In a small, cluttered bookshop in rural Montana, I lug a handful of used novels to the payment counter. The proprietor, a seventy-odd-year old rock of a man with a handsome, weather-beaten face and watery eyes nods at me but doesn’t say a word as he begins ringing up my purchases. I sigh, casting my eyes around his counter for a conversation starter. And, thank the gods, I find it.
“What a great title!” I laugh, pointing to a book at his elbow: Rurally Screwed.
The man goes pink in the face before bashfully confessing, “Now, that was… really good.”
“Yeah?” I ask, “What caught your fancy?”
He picks up the book, moves it back and forth in front of his eyes until his vision adjusts.
“Well,” he speaks slowly, “it’s a lady from New York City, marries a cowboy, settles in the country. She has a hard time of it. She’s kinda’… arrogant. But a storm hits, and her husband is away, and the whole community comes out to help her with the animals, ‘cause she doesn’t have a clue, and that starts a change in her… perspective.”
The man’s eyes well up with tears at the word community, so mine do, too.
Mutually tenderized, we shift gears, riff on the idea of perspective: how time seems to move faster as we age, how strange it is to look in the mirror and see your own face, but also that of a stranger who has crows feet and laugh lines. It’s the deepest, surprisingly sweetest conversation I’ve had with a stranger in ages.
After a good half-hour, our talk meanders toward a conclusion.
Suddenly, the man shoves the book we’ve been discussing across the counter, “Well, why don’t you just take that one, on me.”
“Are you kidding?” I ask, caught off guard.
“What, you gonna argue with me?” he barks with twinkling eyes, gesturing at the four walls of his shop, “I own the place; I do what I want.”
I thank him and promise to send a letter once I’ve read it, copied for you, below:
To the kindest Jim I know,
When I walked into your bookshop three months ago, I had no expectation of a conversation that would shift my perspective in so many ways. Thank you for taking time out of a busy day to talk with me, to share your wisdom with me, and to gift me a book with a title that made me laugh out loud: Rurally Screwed.
As promised, here’s a short reading response. If I’m correct in judging your character, you’re the sort who likes the bitter before the sweet. So, I’ll begin with two complaints:
1. The protagonist was born and raised in rural Montana, not New York. She was a full-grown adult when she moved to the city and is just as familiar with rural life as any other country girl, yet she aggressively markets this book as a “city meets country” affair. This feels like shameless spin to sell copies; it feels inauthentic.

* **SUPPLIED RECORDS**:
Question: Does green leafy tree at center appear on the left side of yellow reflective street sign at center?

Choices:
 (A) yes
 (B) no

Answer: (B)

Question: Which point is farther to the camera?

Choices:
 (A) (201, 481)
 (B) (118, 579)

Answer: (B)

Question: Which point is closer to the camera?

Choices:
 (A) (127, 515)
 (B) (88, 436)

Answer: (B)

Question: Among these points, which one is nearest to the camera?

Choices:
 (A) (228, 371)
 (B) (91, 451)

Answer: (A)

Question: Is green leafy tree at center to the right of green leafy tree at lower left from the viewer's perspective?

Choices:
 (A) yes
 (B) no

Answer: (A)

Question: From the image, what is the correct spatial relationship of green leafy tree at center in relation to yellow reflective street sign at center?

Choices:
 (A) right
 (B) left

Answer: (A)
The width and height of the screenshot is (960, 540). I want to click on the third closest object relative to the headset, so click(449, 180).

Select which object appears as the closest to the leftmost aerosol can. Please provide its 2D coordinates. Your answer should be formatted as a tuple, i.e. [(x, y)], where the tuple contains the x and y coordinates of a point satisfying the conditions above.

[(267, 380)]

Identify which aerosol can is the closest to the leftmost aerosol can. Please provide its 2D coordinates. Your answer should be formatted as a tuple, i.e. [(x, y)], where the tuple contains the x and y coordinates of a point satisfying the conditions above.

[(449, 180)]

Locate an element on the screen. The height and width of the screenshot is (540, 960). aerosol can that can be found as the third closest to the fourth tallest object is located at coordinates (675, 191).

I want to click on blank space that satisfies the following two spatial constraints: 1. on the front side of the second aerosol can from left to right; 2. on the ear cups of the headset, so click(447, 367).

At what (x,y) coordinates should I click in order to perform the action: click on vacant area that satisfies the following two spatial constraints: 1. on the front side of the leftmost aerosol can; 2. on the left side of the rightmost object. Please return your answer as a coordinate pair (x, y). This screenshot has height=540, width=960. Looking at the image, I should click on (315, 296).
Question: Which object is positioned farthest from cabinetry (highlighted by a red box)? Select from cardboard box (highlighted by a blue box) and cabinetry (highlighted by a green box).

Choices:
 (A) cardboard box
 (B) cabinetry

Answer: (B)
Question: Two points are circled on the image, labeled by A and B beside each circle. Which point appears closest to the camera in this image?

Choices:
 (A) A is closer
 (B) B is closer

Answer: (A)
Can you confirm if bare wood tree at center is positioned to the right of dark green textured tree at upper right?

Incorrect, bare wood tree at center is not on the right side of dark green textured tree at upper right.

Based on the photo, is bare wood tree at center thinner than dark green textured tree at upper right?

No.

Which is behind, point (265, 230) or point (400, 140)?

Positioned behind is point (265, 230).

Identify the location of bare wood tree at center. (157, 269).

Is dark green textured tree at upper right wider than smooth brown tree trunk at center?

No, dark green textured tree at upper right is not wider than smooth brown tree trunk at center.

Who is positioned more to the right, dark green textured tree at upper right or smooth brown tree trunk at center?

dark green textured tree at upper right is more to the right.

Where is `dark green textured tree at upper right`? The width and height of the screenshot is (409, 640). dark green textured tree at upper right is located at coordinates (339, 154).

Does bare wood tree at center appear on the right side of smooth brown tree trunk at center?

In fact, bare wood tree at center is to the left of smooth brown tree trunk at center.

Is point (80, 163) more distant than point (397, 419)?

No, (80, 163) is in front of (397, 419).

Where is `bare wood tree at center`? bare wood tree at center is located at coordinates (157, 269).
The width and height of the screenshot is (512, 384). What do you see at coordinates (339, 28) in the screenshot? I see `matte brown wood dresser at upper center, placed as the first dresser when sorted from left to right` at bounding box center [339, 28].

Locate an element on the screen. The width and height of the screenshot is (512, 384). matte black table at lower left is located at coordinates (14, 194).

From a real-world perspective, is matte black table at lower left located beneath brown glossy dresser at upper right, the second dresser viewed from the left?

* **COMPLETE THE FOLLOWING**:
(a) In the bookshop passage, what title does the book at the owner's elbow have?
(b) Copy the part of the bookshop passage starting with "In a small, cluttered" and going on through "his vision adjusts.".

* **RESULTS OF THE EXERCISE**:
(a) Rurally Screwed

(b)
In a small, cluttered bookshop in rural Montana, I lug a handful of used novels to the payment counter. The proprietor, a seventy-odd-year old rock of a man with a handsome, weather-beaten face and watery eyes nods at me but doesn’t say a word as he begins ringing up my purchases. I sigh, casting my eyes around his counter for a conversation starter. And, thank the gods, I find it.
“What a great title!” I laugh, pointing to a book at his elbow: Rurally Screwed.
The man goes pink in the face before bashfully confessing, “Now, that was… really good.”
“Yeah?” I ask, “What caught your fancy?”
He picks up the book, moves it back and forth in front of his eyes until his vision adjusts.